Only valid on orders under 20 quid. How very strange.
Was looking for some rotary switches the other day, and RS were about 20% more than CPC for the same make and part number. I dunno if they still give a rebate based on what you spend over a year - but for a small buyer like me it's no contest.
I was looking for a 12V 1.2AH SLA a few weeks back, Maplins about £30:00 and RS about £10:00, in the end I got one from Screwfix for a few pence less than £10:00
I emailed a query to Maplins and they assured me that they provided the best service possible. Bollocks!!!
I'm reminded of the series of youtube videos where a guy dissects one of Maplin's jumpstarters, and finds the 17Ah SLA battery is a padded out case around a 7Ah SLA battery.
Always: "Free postage for orders over 20 quid for account customers"
Offer: "Free postage (except for account customers with orders over 20 quid, who get it free anyway with no restrictions)"
In other words it's always free, they're just being clear which set of T&C the 'free' part operates under.
It is true that I only ended up at RS because of a single chip that I couldn't find at Onecall (ie Farnell+CPC). After years of being useless, Farnell's website is actually usable these days, while RS' is still ebay-style clunky. I almost never look there nowadays.
And Farnell will sell me 1-off the chip I wanted (though only in MSOP, which I'd rather not) while RS insist I buy 10. Sigh.
Dunno .. we normally buy an item or item's in excess of 20 quid and do compare RS with Farnell/CPC etc and quite a bit of the time they are competitive..
I've never considered buying from Maplin. When they want a tenner for some trivial small thing I can get elsewhere for 50p its not even worth a look. I'm not the impatient ill planned sort.
At one place they used to order from RS. Bit by bit we found everything was cheaper elsewhere. IIRC the upside with RS is the detailed specs that, at that time, werent readily available from other places. The net has wiped th at advantage out.
When I moved from a large mini-computer manufacturer to a small startup in the mid 1990's, we wanted an RS account like I'd got used to. Called up RS and a large bundle of forms arrived, wanting the director's salaries, last 3 years accounts, my inside leg measurement, etc.
Next day, a Farnell salesman knocked on the door and offered us a credit account there and then. I've no idea if that was pure coincidence or not, but I took that. We never got around to filling out the RS paperwork, and Farnell got many thousands from us by the time I left.
A few decades ago they were known as reject spares.
They used to over-paint the manufactures number and print their own on the top of ICs.

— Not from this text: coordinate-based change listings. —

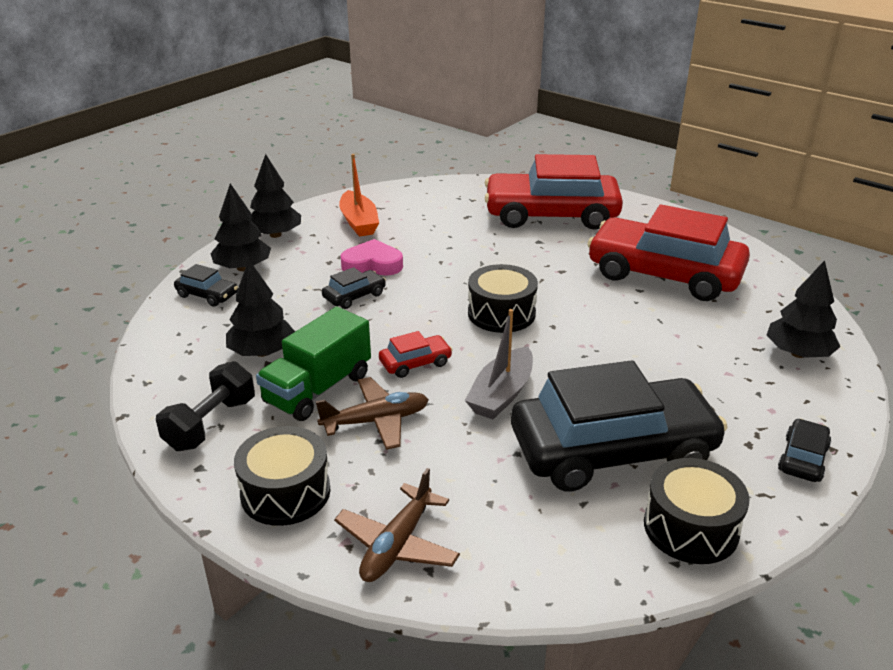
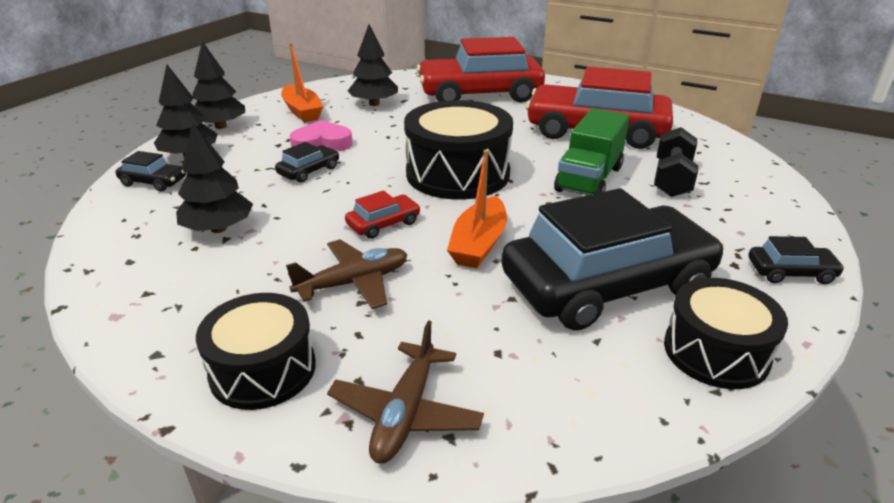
camera: 10 degrees left, 0 degrees up
(211, 424) = (166, 305): black dumbbell -> black dumbbell (672, 179)
(318, 389) = (284, 258): green truck -> green truck (589, 179)
(501, 313) = (457, 174): black drum -> black drum, size x1.56
(501, 394) = (479, 244): grey boat -> orange boat
(798, 353) = (741, 183): black tree -> black tree (374, 104)
(802, 458) = (790, 272): black car -> black car turned 75 degrees clockwise

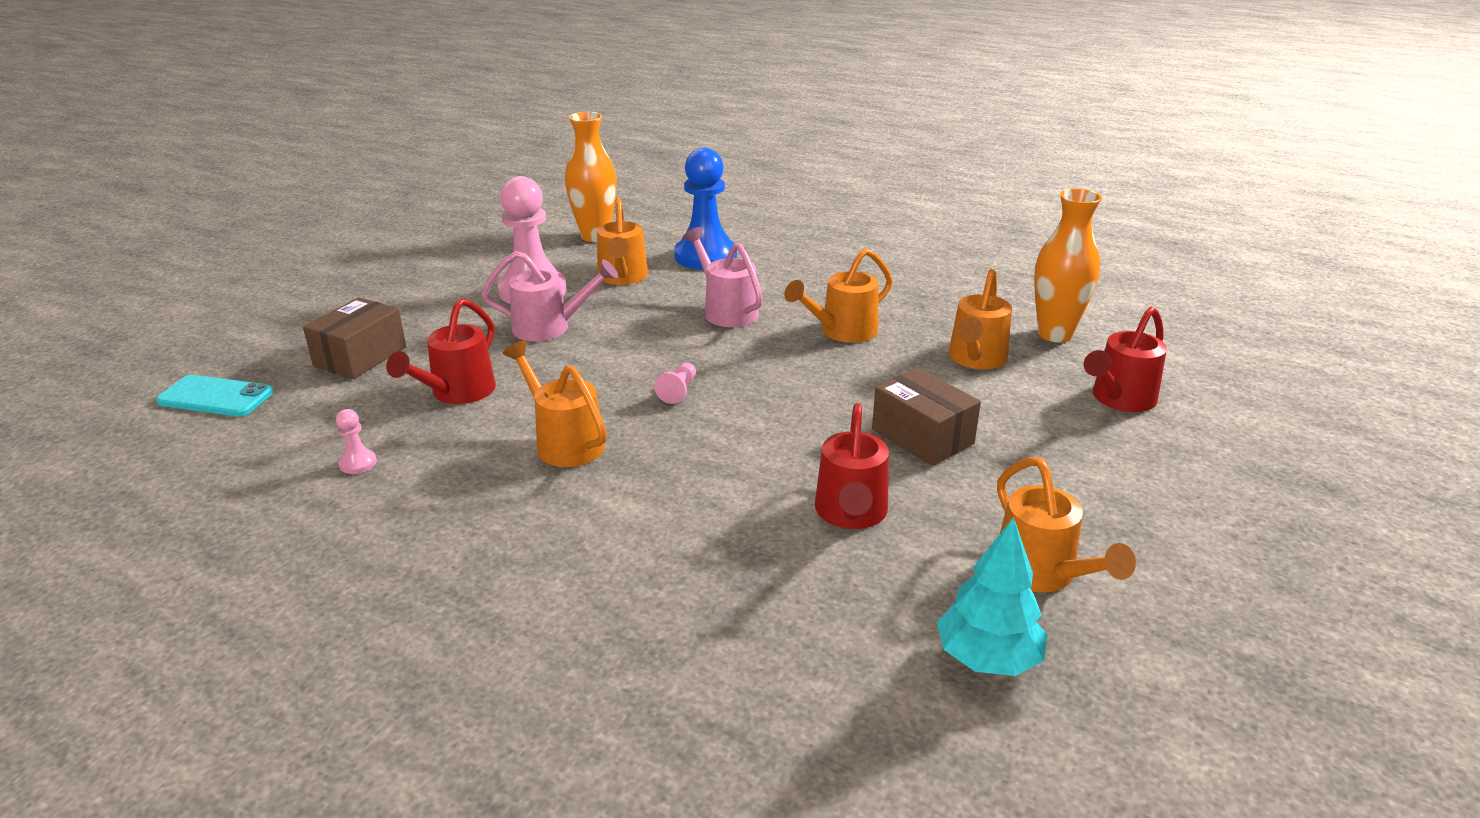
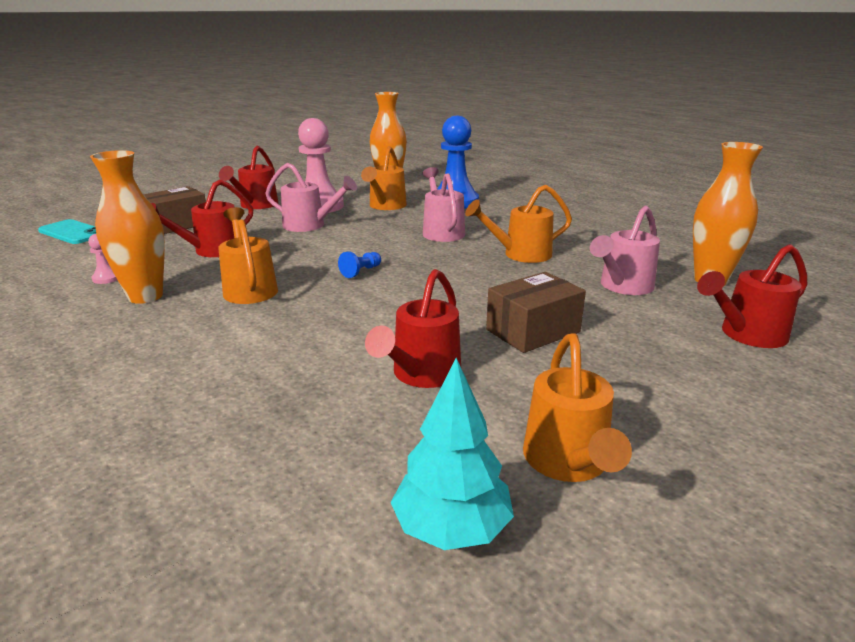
camera: 20 degrees right, 5 degrees down
(441, 303) = (256, 205): none -> red watering can
(442, 480) = (145, 296): none -> orange vase
(678, 391) = (361, 272): pink pawn -> blue pawn
(922, 436) = (533, 331): brown box -> brown box turned 75 degrees clockwise
(975, 359) = (622, 287): orange watering can -> pink watering can

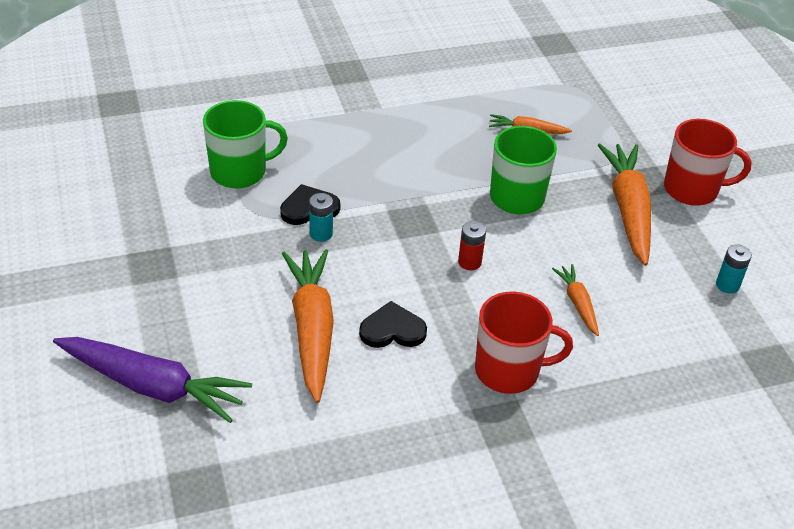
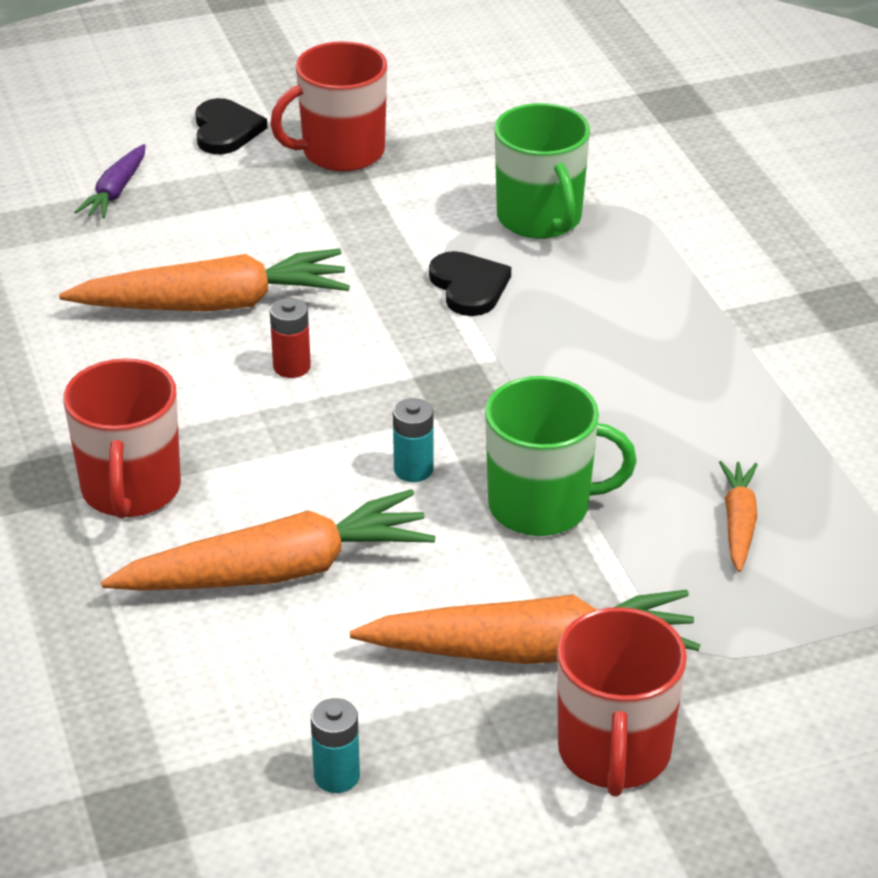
camera: 90 degrees right, 5 degrees down
(133, 258) = (341, 152): none -> red mug
(153, 386) = (116, 191): purple carrot -> purple carrot, size x0.50
(321, 234) = (412, 301): turquoise battery -> turquoise battery (413, 470)
(392, 330) = (214, 376): black heart -> black heart (226, 130)
(469, 262) = (365, 450): red battery -> red battery (292, 367)
(577, 303) = (277, 571): orange carrot -> orange carrot, size x1.99

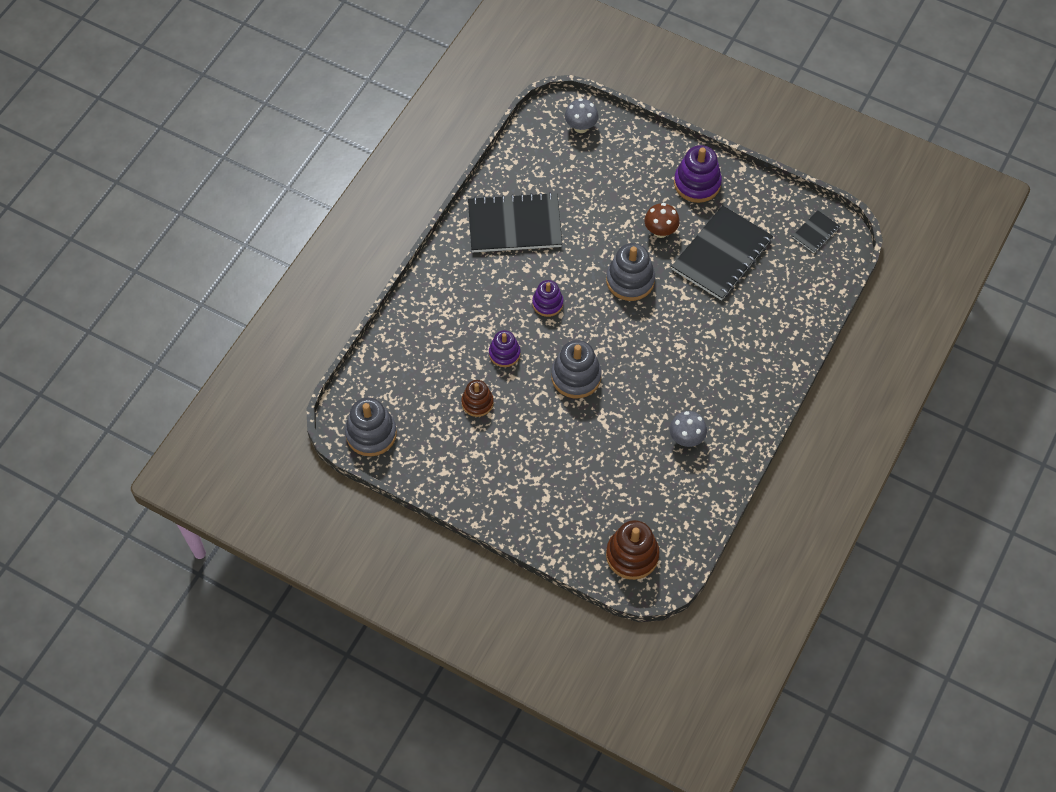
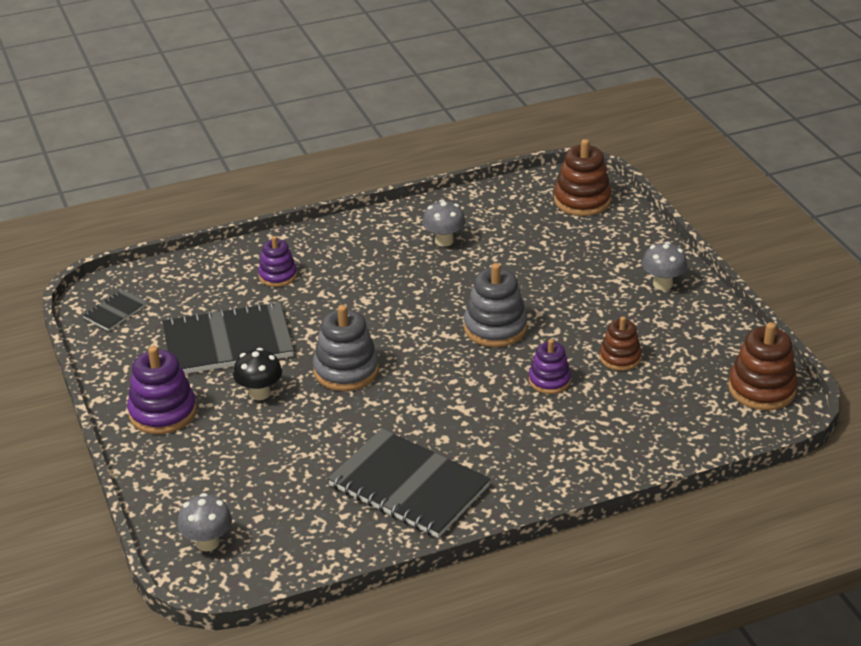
camera: 140 degrees left, 25 degrees down
(371, 434) = (761, 389): grey stacking toy -> brown stacking toy
(503, 496) = (662, 284): none -> grey mushroom
(547, 303) = (456, 397): purple stacking toy -> purple stacking toy (277, 275)
(660, 231) = (259, 393): brown mushroom -> black mushroom
(815, 232) = (115, 311): black notebook -> black notebook turned 45 degrees counterclockwise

Scrape off the paint and you would find the original number. In a batch of "identical" RS part numbers you would find components from different manufacturers that sometimes had major differences in the specifications.
Really? Of all companies, they had a pretty good reputation for the goods they supplied - although not for value.
And?
But did they conform to the published RS spec? I've used many of those over the years and they've always done what they say on the tin. If you needed a tighter spec you'd go for the more expensive individual product rather than a generic.